Answer these questions from the cat flap thread below.
(a) How old is Charlie thought to be?
(b) According to chillminx, what should Charlie push a chipped flap open with?
(c) What did Hello Livie take out of the flap in case it was too hard to push open?

Exercise passage:
==============================

Hi everyone, any ideas on if these tricks work on an older cat? 
Charlie is 9 (we think) and we're fairly sure has never had a catflap, we got one installed and he's fine using it as long as it's ducttapped open...but today I've come downstairs to find another cat eating his food! Turns out for a large cat (siberian) he's a wuss and was too afraid to do anything. 
The problem is that he doesn't understand how to push against anything and doesn't use his paws to investigate things so he won't paw at the door or anything. He also cannot understand that he can push doors open.
Any ideas? He's been really weird the last week and I think we've found out why if this intruder is coming in daily 
Thanks


----------



## chillminx (Nov 22, 2010)

@Charliesmum6 - I am hoping the cat flap is microchipped because if not the neighbourhood cats will continue to come in and steal poor Charlie's food even when the flap is not taped open. 

I think Charlie should be able to learn how to use a chipped cat flap at his age. It may take a few weeks. I would start the training by putting the flap down and pushing him through the flap (as there is no lock on the inside when the cat goes out. Then start training him how to come back in through the flap by holding his face up to the flap so the scanner reads his microchip and releases the lock, then push him through. Keep doing it and reward him with praise and treats if he gets any part of it right. The penny will drop sooner or later.

He doesn't need to use his paws to open it, like he would have done with the old fashioned kind of non-chipped flap, he needs to push with his nose.


----------



## Hello Livie (Oct 19, 2019)

I feel your frustration! I have a microchip cat flap and three rescues. One of them got it in twenty minutes, the other took days/weeks of holding it open with elastic and over the days slowly lowering it more. I took one of the magnets out Incase it was too hard to push open and that helped. Once he’d got it I popped the magnet back in.

It’s a pain but it does get better. Promise xx


----------

==============================

Given entries:
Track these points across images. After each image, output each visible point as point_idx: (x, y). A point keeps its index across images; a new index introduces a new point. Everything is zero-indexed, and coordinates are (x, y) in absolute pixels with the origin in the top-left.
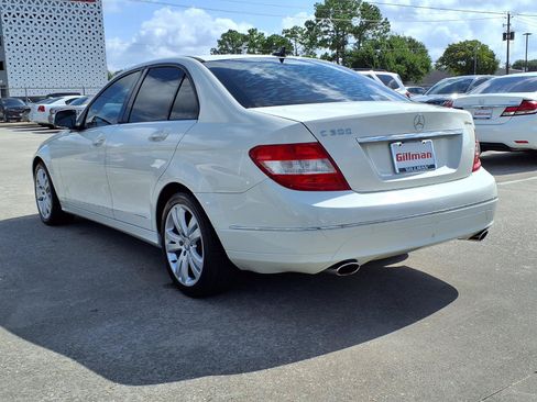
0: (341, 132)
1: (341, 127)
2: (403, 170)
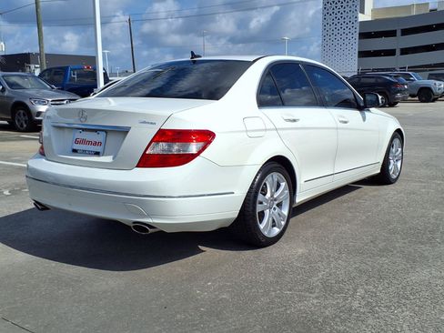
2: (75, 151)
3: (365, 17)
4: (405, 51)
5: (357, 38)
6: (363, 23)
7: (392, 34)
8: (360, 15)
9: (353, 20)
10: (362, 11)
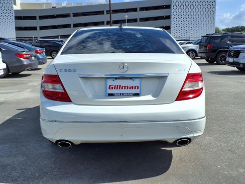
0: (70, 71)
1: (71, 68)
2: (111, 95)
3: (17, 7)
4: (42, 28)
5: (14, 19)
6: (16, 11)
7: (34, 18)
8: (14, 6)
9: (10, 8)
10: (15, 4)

==============================

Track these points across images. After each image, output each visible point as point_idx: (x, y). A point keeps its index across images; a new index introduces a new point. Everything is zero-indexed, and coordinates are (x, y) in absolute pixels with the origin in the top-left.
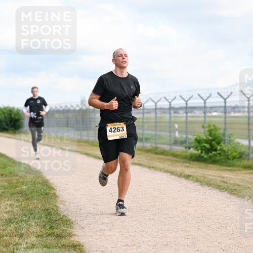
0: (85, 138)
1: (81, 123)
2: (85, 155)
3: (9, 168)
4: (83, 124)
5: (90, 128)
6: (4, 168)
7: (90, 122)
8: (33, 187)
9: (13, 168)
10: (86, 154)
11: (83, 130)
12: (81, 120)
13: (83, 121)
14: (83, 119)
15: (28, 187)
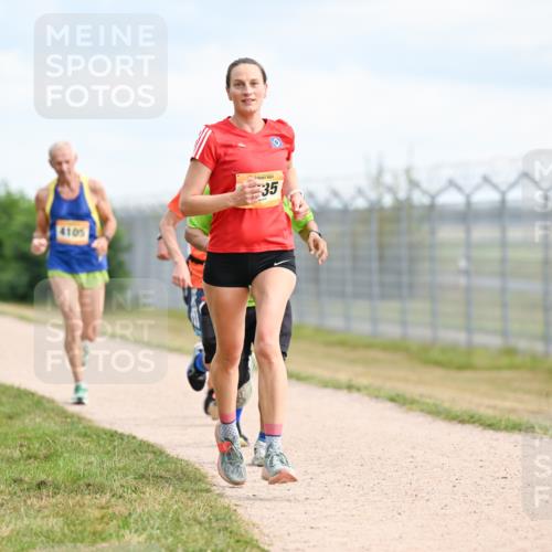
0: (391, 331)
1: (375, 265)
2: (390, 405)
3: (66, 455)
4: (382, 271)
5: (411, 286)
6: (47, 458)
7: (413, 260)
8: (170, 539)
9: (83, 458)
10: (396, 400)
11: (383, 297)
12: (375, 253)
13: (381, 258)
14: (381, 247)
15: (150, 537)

==============================

Solution to this task:
(a) 9
(b) His nose
(c) One of the magnets